Texte d'étude
Mais revenons un peu sur l’ouvrage en lui même. Il est issu de la collection Nouveau Monde, reflet du travail du Labex EHNE, le « laboratoire d’excellence écrite une histoire nouvelle de l’Europe », dont était aussi issu l’intéressant Vaincus ! Histoire de défaites qui m’avait plutôt bien enthousiasmé .

Sous la direction d’Yves Bouvier et de Léonard Laborie (respectivement maître de conférence à la Sorbonne et chargé de recherche au CNRS) l’ouvrage regroupe dix signatures d’historiens et historiennes de la nouvelle génération, pas encore intégrés dans les circuits classiques universitaires, quadragénaires pour la plupart, entrés en fonction au moment où des historiens amateurs et people faisaient le buzz à la télévision ou sur internet, on pense ici à Lorant Deutsch, Stéphane Bern ou Dimitri Casali. Des gens qui ont donc fort à faire pour renverser la vapeur d’une histoire fantasmée et téléologique.

Consigne
Écrivez la suite du compte rendu ci-dessus sur l'ouvrage collectif de la collection Nouveau Monde, en partant juste après sa dernière phrase.

Données de l'exercice
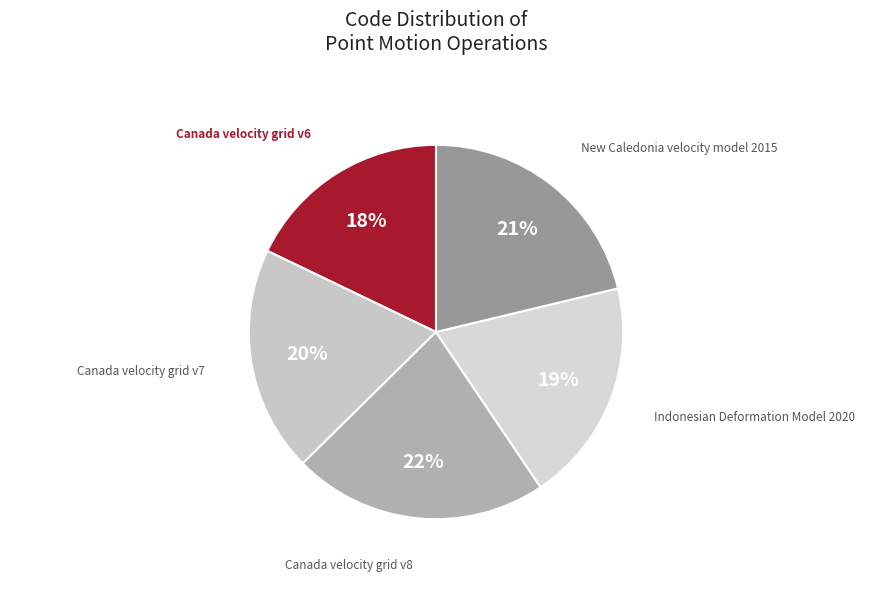

Rank the categories by value from lowest to highest.

Canada velocity grid v6, Indonesian Deformation Model 2020, Canada velocity grid v7, New Caledonia velocity model 2015, Canada velocity grid v8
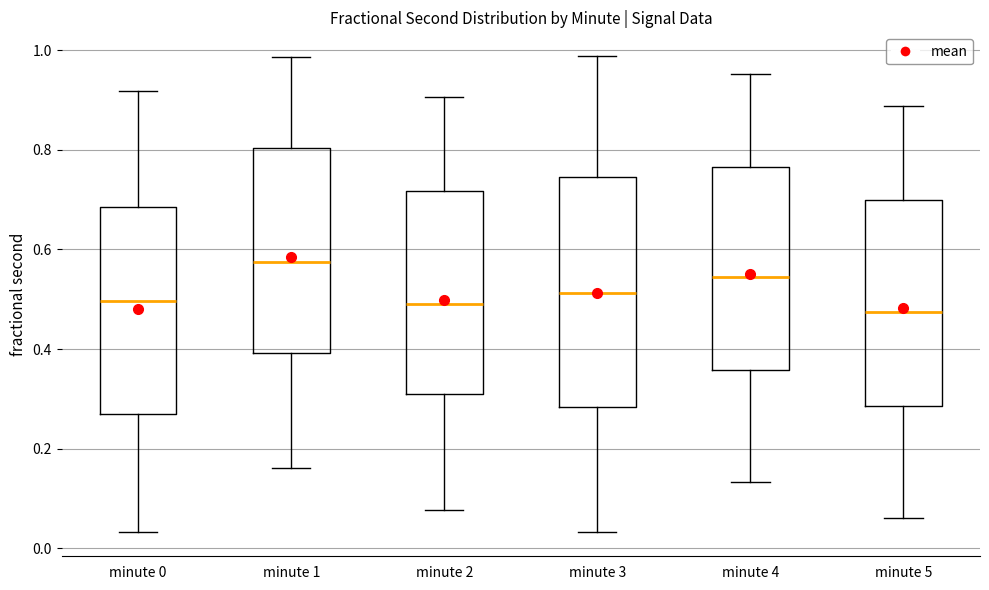

Where is the upper edge of the box for minute 5 on the y-axis? The values are not printed on the chart, so give them approximately, as read against the axis.

0.70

Résultat
HISTOIRE DE VAPEUR ?

Et de vapeur il est question dans cet ouvrage, mais pas que. L’ambition et de montrer comment l’Europe est passée de l’âge du bois à la fin du XVIII° siècle à l’âge des réseaux au début du XXI°. Cela semble simpliste de prime abord, mais chaque chapitre aborde une transition en particulier :
passage du bois au charbon fin XVIII°, du charbon au pétrole et au gaz au XIX° et XX°, de la voile à la vapeur au XIX° (avec de lourdes conséquences sur la configuration physique des ports maritimes), du pétrole à l’électricité, de la route à l’autoroute, du charbon au nucléaire, du pétrole aux énergies renouvelables (tout cela dans le court laps de temps du XX° siècle) et, in fine, de la télématique type Minitel au Web (fin XX°-début XXI°). On assiste ainsi aux quatre temps définis par Pascal Griset (professeur à la Sorbonne) dans le dernier chapitre du livre (Une Europe innovante peut-elle se passer de héros?) : la phase mécanique pure (phonographe), la phase électro-mécanique (électrophone), la phase électronique des tubes à vide (radiodiffusion) et enfin la phase électronique des semi-conducteurs (compression du son, MP3).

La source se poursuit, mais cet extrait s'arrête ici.